In a perfect world our websites would have no broken pages. But if that were a reality, than the unicorn frappuccino from Starbucks would actually be good.
In my work on the Visual Studio team at Microsoft, we have thousands of pages across subdomains. Finding all the 404s and redirecting all of them to proper pages would take a lifetime. So, I used a technique I first learned from Annie Cushing, on how to find the most important 404s to fix.
Data Collection
Step 1: Crawl for 404s
The first step here is to find the broken pages. The tool I used for this is Screaming Frog. You can crawl up to 500 URLs for free. We use the paid version at Microsoft, but even then it’s affordable. There are lots of amazing things you can do with Screaming Frog, but for our purposes, we just have to put in the site URL and let it crawl.
Browse to the Response Codes tab and filter by Client Error (4xx) to find your 404 pages.
Bonus: Inlink data is provided by Screaming Frog.
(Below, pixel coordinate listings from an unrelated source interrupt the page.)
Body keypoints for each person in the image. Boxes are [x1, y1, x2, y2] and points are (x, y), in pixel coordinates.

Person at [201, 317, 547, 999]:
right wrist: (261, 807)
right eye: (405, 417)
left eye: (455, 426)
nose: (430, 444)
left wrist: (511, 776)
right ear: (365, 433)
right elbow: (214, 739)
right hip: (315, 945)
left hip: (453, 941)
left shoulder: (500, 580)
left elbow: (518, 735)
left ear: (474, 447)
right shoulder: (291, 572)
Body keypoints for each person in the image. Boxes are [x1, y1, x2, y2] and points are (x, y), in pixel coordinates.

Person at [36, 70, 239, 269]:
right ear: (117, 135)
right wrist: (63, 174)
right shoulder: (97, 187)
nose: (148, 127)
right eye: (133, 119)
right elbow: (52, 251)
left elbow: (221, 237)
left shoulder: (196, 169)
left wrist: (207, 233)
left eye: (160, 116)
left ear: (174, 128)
Step 2: Page Performance Data
After collecting my 4xx response pages, I head over to Google Analytics to grab some session/pageview data.
Option 1 (Sessions): Acquisition > Channel > Organic > Primary Dimension: Landing Page > Export
Pro tip: to export more then 10 rows, scroll to the bottom of the screen and select Show rows: 100.
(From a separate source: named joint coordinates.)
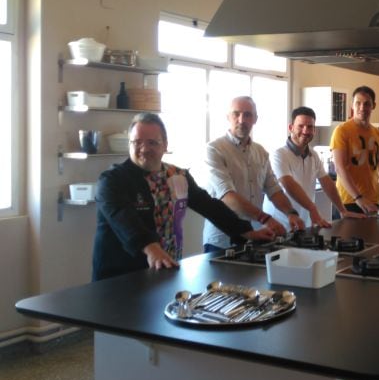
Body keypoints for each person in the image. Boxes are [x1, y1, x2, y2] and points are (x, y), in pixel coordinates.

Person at [92, 113, 272, 281]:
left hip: (164, 271)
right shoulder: (112, 180)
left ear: (165, 144)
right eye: (137, 142)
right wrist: (151, 248)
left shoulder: (177, 176)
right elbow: (123, 218)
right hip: (119, 278)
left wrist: (246, 231)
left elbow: (209, 206)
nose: (144, 149)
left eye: (152, 143)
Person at [203, 96, 304, 252]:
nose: (241, 120)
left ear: (255, 119)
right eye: (236, 114)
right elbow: (227, 195)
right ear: (228, 117)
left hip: (255, 237)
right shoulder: (214, 149)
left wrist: (291, 213)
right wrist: (265, 218)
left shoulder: (260, 152)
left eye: (248, 115)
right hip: (222, 241)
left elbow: (274, 190)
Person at [264, 106, 364, 228]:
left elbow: (327, 183)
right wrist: (312, 208)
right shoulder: (279, 155)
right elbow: (288, 184)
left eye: (310, 127)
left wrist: (343, 210)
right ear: (291, 128)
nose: (306, 131)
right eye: (301, 126)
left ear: (314, 130)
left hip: (303, 224)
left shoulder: (314, 155)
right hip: (279, 224)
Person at [330, 85, 379, 214]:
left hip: (373, 201)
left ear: (373, 105)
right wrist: (358, 197)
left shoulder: (378, 134)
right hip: (348, 201)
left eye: (367, 104)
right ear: (352, 105)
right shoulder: (342, 131)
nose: (362, 108)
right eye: (358, 103)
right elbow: (340, 168)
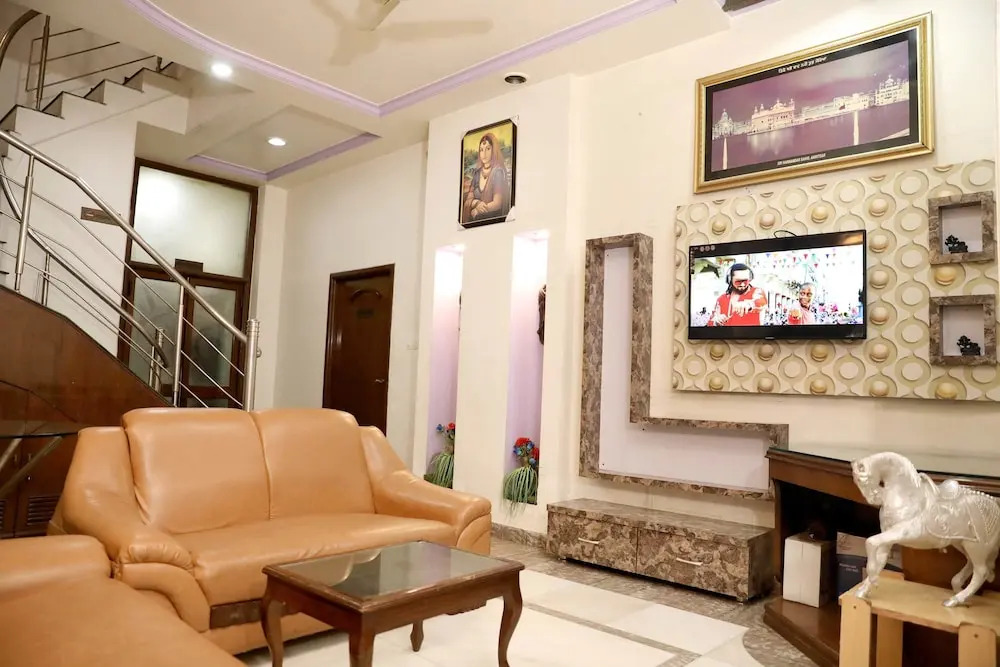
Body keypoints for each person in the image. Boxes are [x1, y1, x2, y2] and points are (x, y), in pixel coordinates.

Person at [462, 132, 510, 224]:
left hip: (493, 221)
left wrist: (478, 210)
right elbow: (469, 198)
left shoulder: (497, 172)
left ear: (493, 150)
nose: (484, 153)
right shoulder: (477, 173)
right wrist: (477, 203)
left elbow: (497, 203)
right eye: (481, 150)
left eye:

Option 2 (Pageviews): Behavior > Site Content > All Pages > Export
You’ll want to select a healthy amount of time too, I suggest a month or two for most sites.
Step 3: Backlink Link Data
Lastly, I’ll use Moz, Majestic, SEMRush, or Ahrefs to grab some backlink data.
Free: Open Site Explorer > URL > Target: this root domain > Link Source: only external > Request CSV
(You will have to log into a free account to be able to download.)
This is harder to use with small site, because Mozscape mostly crawls domains with a certain authority.
Paid: SEMRush > Domain Analytics > Backlinks > Indexed Pages > Export
(Other options are Majestic, Ahrefs.)
Pro tip: You can also grab social share data from tools like Buzzsumo to add more insight to the analysis.
Married That Data
Using Excel, or Google Sheets, collect all the data in three sheets of one workbook. This is where the real analysis comes in.
Step 4: Simplify URLs
Find and replace in Excel is a dream send. Use it. To find, use the keyboard shortcut Command/Ctrl + F, then there is an option to replace.
Find all the http:// and https:// and replace with nothing. This trick is great for setting up our urls to be the same format to that we can to that VLOOKUP.
Step 5: VLOOKUP TIME!
Watch this video from Annie Cushing that breaks down how to do a VLOOKUP. Then add some columns to your 404 page data tab for sessions and backlinks. These columns are where you’ll put those VLOOKUPs. I also added some table formatting for easy filtering later.
Next, you’ll want to follow the steps in the video tutorial to match the 404 pages to pages that have received backlinks or sessions. Your final result will look something like this.
I wrapped my VLOOKUP function in an IFERROR function to show “”, or blank values if there is no url that was found.
Step 6: Glitter
Conditional Formatting is your friend. It’s hard when you see a bunch of numbers to analyze which are the most important.
Excel > Home > Conditional Formatting > Color Scales
Now you’re able to prioritize which 404 pages need to be fixed and with what level of urgency.
Improve UX and SEO
Step 7: Get to Fixing
I would recommend setting up some 301 redirects to that pages that best fit the visitor’s intent. It might be easy to redirect to the homepage. But take the time to find what the best alternative to that broken page is, then link to it.
When setting up these redirects, I recommend doing a quick check in Screaming Frog to see if you have any daisy-chain redirects going on.
Annie Cushing says:
Thanks for the mention, honey!
Victoria Cushing says:
> Happy to! Thanks for the inspiration.